## What to produce
Copy back every line of text in the material below, word for word, but leave out the pictures.
—————
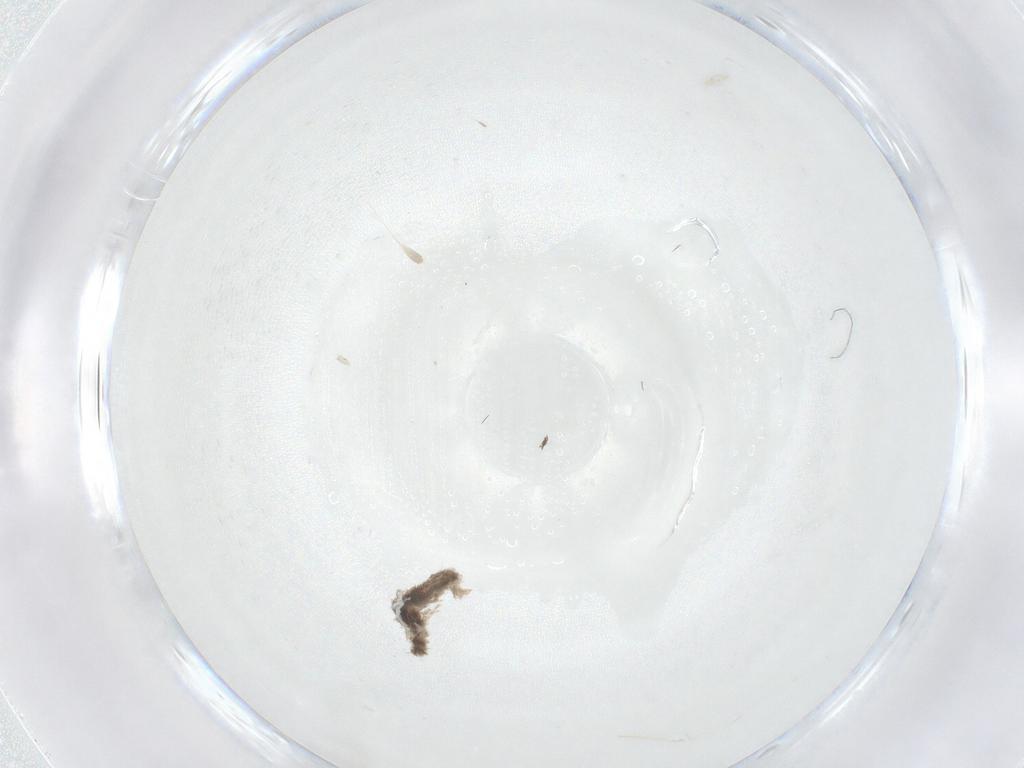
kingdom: Animalia
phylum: Arthropoda
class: Insecta
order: Diptera
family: Psychodidae
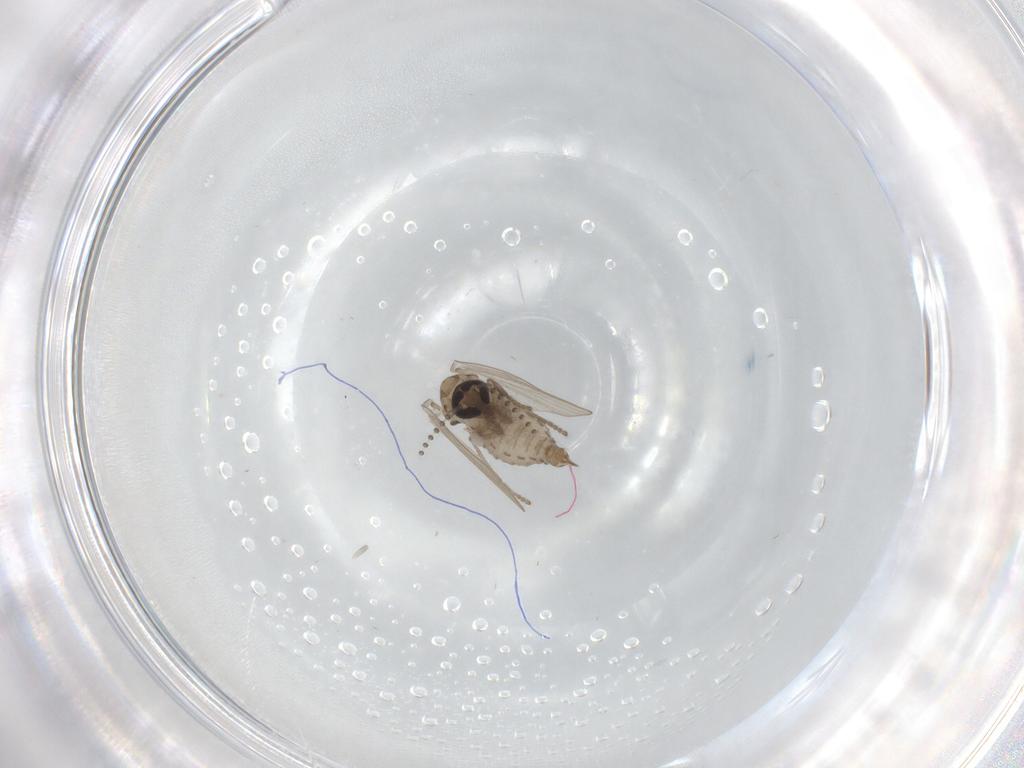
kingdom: Animalia
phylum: Arthropoda
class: Insecta
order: Diptera
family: Psychodidae
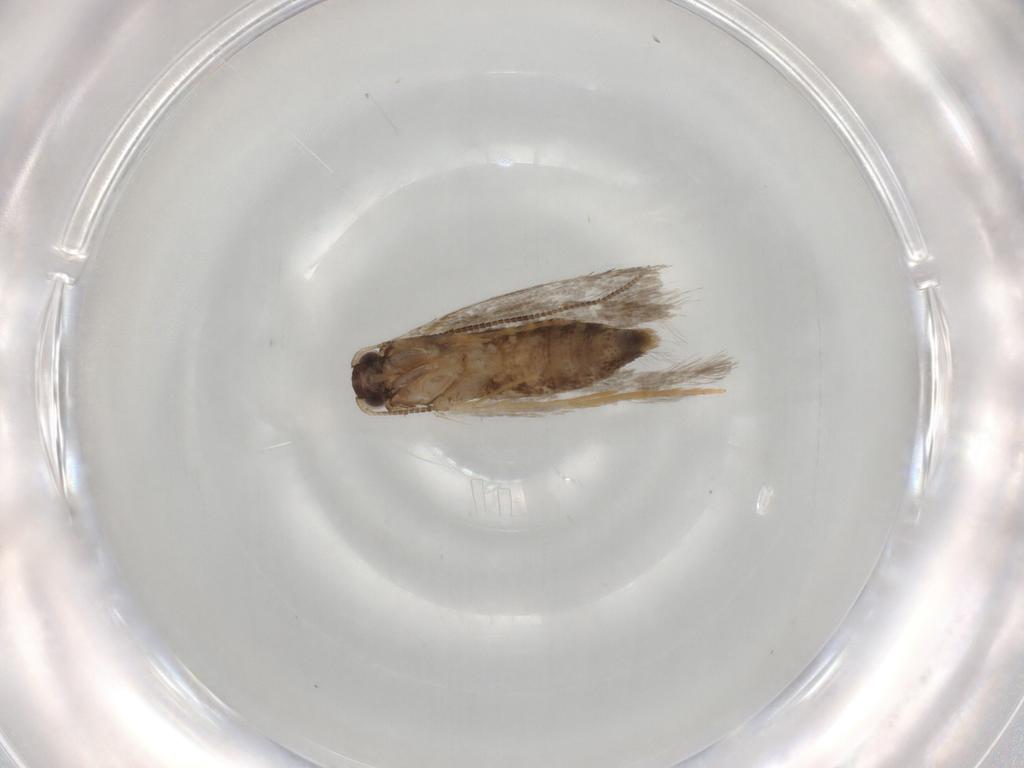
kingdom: Animalia
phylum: Arthropoda
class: Insecta
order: Lepidoptera
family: Tineidae
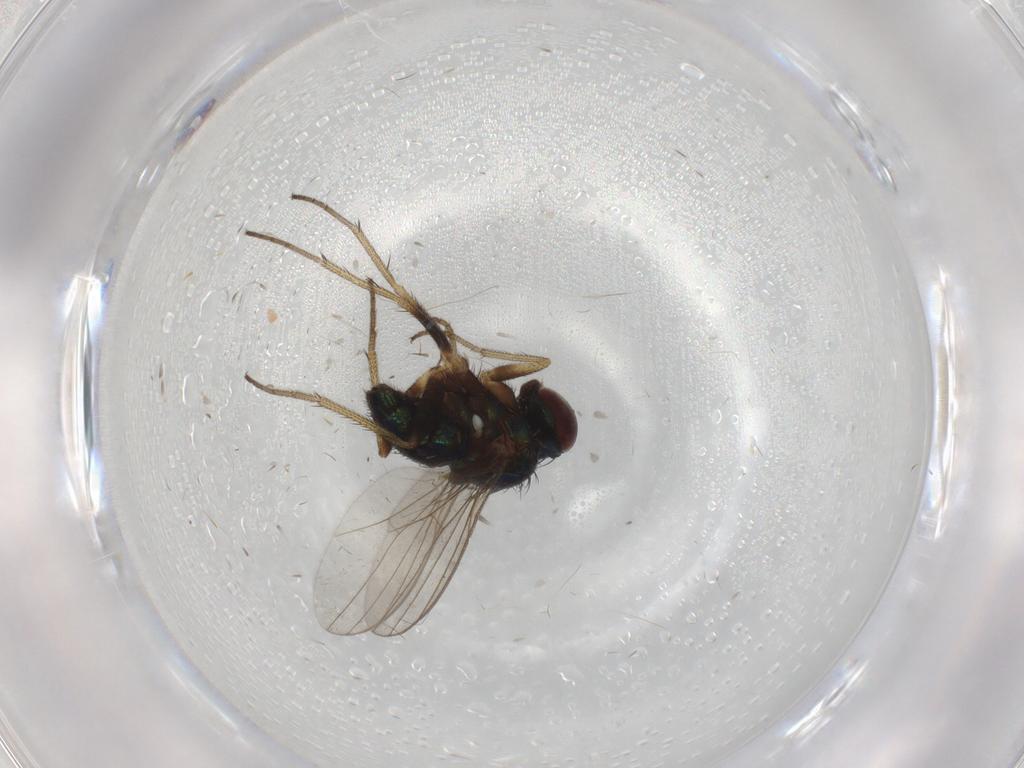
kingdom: Animalia
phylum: Arthropoda
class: Insecta
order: Diptera
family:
—————
## Response
kingdom: Animalia
phylum: Arthropoda
class: Insecta
order: Diptera
family: Psychodidae
kingdom: Animalia
phylum: Arthropoda
class: Insecta
order: Diptera
family: Psychodidae
kingdom: Animalia
phylum: Arthropoda
class: Insecta
order: Lepidoptera
family: Tineidae
kingdom: Animalia
phylum: Arthropoda
class: Insecta
order: Diptera
family:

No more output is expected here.